Back to ‘what’ Normal? #AulaCon
Last week (May, 2021) I attended my first ever totally online event since the pandemic started in March 2020. This was a big thing for me, not least was how much effort it took to not only keep my diary free of meetings but also to keep the distractions and messages/calls/chat to a minimum so I could concentrate.
AulaCon 2021, from Aula, a fully online event hosted on Hopin (check it out, it worked really well!) had the rather huge title of ‘back to what normal?’ … something we’re all thinking and trying to understand at the moment.
Lockdown restrictions are easing, universities have weathered the emergency response, and it looks like semester start in the new academic year might finally bear some resemblance to normal.
I wasn’t completely successful with my plan to attend the whole event; I had to drop out a few times during the day and some of the later sessions but all in all, I’m proud I was able to attend more than just the token sessions.
Split into sessions running the day, there wasn’t the overlap of needing to choose which stream to attend, there was only one. First job of the day, I didn’t have to worry about choosing the right stream or missing a great talk elsewhere in the event. From the welcome ‘fireside’ chat between Anders Krohn (Aula) and Professor John Hattie the scene was set … this was an event for thinkers and planners; those who need to think ahead and what we and the students will need, and those who need to plan ahead on how to actually do some of this stuff.

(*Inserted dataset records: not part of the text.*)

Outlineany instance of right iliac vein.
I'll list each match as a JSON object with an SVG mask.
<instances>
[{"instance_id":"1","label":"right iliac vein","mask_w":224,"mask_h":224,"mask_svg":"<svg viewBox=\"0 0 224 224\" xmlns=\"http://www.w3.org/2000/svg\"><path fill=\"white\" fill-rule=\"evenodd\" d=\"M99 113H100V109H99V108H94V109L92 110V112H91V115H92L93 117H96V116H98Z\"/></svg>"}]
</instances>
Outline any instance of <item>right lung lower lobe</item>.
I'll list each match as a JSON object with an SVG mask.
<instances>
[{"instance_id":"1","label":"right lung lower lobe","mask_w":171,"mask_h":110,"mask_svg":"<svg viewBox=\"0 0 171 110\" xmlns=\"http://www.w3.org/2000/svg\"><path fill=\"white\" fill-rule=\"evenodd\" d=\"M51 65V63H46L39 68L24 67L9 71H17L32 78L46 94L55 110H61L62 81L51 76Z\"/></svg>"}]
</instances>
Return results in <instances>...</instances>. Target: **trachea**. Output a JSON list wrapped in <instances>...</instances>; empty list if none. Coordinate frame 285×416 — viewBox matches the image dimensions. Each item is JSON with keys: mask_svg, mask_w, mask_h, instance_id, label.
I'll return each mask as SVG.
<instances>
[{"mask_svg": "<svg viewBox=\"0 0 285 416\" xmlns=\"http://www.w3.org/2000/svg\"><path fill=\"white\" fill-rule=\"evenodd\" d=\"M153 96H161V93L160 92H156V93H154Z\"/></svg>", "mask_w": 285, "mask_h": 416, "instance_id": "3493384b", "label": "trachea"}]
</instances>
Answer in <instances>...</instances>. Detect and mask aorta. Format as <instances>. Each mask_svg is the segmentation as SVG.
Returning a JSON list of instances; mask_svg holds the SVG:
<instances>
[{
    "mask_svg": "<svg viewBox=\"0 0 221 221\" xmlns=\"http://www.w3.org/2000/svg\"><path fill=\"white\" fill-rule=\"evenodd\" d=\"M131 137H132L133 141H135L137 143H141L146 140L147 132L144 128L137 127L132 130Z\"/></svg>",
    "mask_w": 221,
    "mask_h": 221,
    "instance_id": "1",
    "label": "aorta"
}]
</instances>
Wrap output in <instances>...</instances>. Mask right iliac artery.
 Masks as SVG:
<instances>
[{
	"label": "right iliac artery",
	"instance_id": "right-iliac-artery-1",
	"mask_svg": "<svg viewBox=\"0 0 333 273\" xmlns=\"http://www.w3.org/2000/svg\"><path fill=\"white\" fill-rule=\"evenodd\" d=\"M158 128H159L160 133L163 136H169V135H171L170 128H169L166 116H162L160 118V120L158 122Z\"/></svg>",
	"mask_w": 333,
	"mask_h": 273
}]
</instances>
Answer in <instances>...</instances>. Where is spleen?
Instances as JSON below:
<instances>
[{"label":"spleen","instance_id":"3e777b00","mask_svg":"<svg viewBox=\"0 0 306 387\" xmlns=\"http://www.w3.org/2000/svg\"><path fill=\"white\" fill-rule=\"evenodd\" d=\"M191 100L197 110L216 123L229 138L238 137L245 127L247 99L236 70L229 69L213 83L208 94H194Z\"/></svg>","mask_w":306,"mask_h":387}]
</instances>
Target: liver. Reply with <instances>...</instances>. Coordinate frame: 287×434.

Below are some of my notes from the parts of the day I was able to focus on:
Fireside chat – Anders Krohn and Professor John Hattie.
What have we or can we learn from how we’ve approached the pandemic, and how can we use this learning in taking education forward. Notes: 60% of faculty witnessed a drop in student engagement in the switch to fully online delivery, and 70% of academic staff worried about their ability to deliver effective learning during the pandemic. Students reported a major factor affecting their engagement has been a “sense of belonging in the institution”.
Why does community and belonging matter? – Students learn in class AND when not in class, from peers and through social interactions. You don’t get that from Zoom or online calls/chats in ‘class’. The pandemic has shown it’s cheaper and easier to deliver over Zoom, but we’ve lost the ability for students to learn through interaction and engagement.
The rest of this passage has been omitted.